PD does not automatically upload raw prompts, raw chats, trajectory files, file contents, environment variables, or tokens.
Configuration
Workspace Configuration
PD needs to know where your agent's workspace is. This is usually set during installation, but you can configure it manually.
Option 1: Configuration file (recommended)

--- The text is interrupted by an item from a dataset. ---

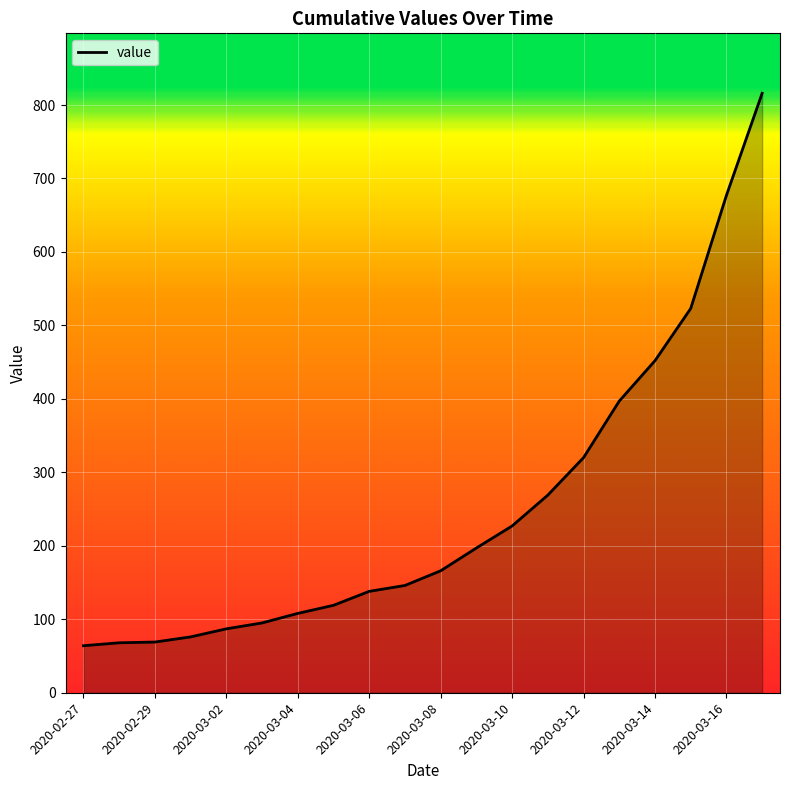

What is the smallest value displayed?

64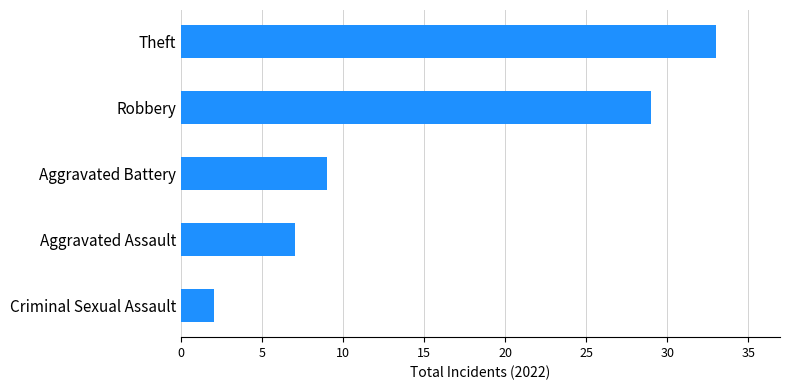

Does the chart contain any negative values?

No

Create ~/.openclaw/principles-disciple.json:
{
"workspace": "/path/to/your/workspace",
"state": "/path/to/your/workspace/.state",
"debug": false
}Option 2: Environment variables
export PD_WORKSPACE_DIR=/path/to/your/workspace
export PD_STATE_DIR=/path/to/your/workspace/.stateConfiguration priority (highest to lowest):
- Environment variables (
PD_WORKSPACE_DIR,PD_STATE_DIR) - Configuration file (
~/.openclaw/principles-disciple.json) - OpenClaw environment (
OPENCLAW_WORKSPACE) - Default (
~/.openclaw/workspace)
Plugin Configuration
| Option | Default | Description |
|---|---|---|
language | zh | Interaction language (en or zh) |
auditLevel | medium | Security guardrail level (low, medium, high) |
riskPaths | [] | High-risk directories requiring explicit authorization |
Troubleshooting
Plugin fails to load
Error: Cannot find module 'micromatch'
Fix:
cd ~/.openclaw/extensions/principles-disciple
npm install micromatch@^4.0.8 @sinclair/typebox@^0.34.48Plugin shows old version after update
Fix:
rm -rf ~/.openclaw/extensions/principles-disciple
cd /path/to/principles
./packages/openclaw-plugin/scripts/install.shConfiguration errors
Error: Invalid config: plugin not found: principles-disciple
Fix:
openclaw doctor --fix
./packages/openclaw-plugin/scripts/install.shWhere to find logs
Default location: ~/.openclaw/workspace/memory/.state/logs/
| File | Contents |
|---|---|
events.jsonl | Structured event log (tool calls, pain signals, gate blocks, evolution tasks) |
plugin.log | Runtime plugin logs |
daily-stats.json | Daily statistics summary |
What PD Is Not
To set expectations clearly:
- PD is not a task execution engine
- PD is not a general memory system or external brain
- PD is not a generic tool-call or output-format repair product
- PD is not a LangChain-style app builder
- PD is not a SaaS product or chatbot
- PD is not a magic self-improvement button
PD is an owner-governed behavior internalization layer for OpenClaw coding agents. It helps your agent learn from pain — with you in the loop.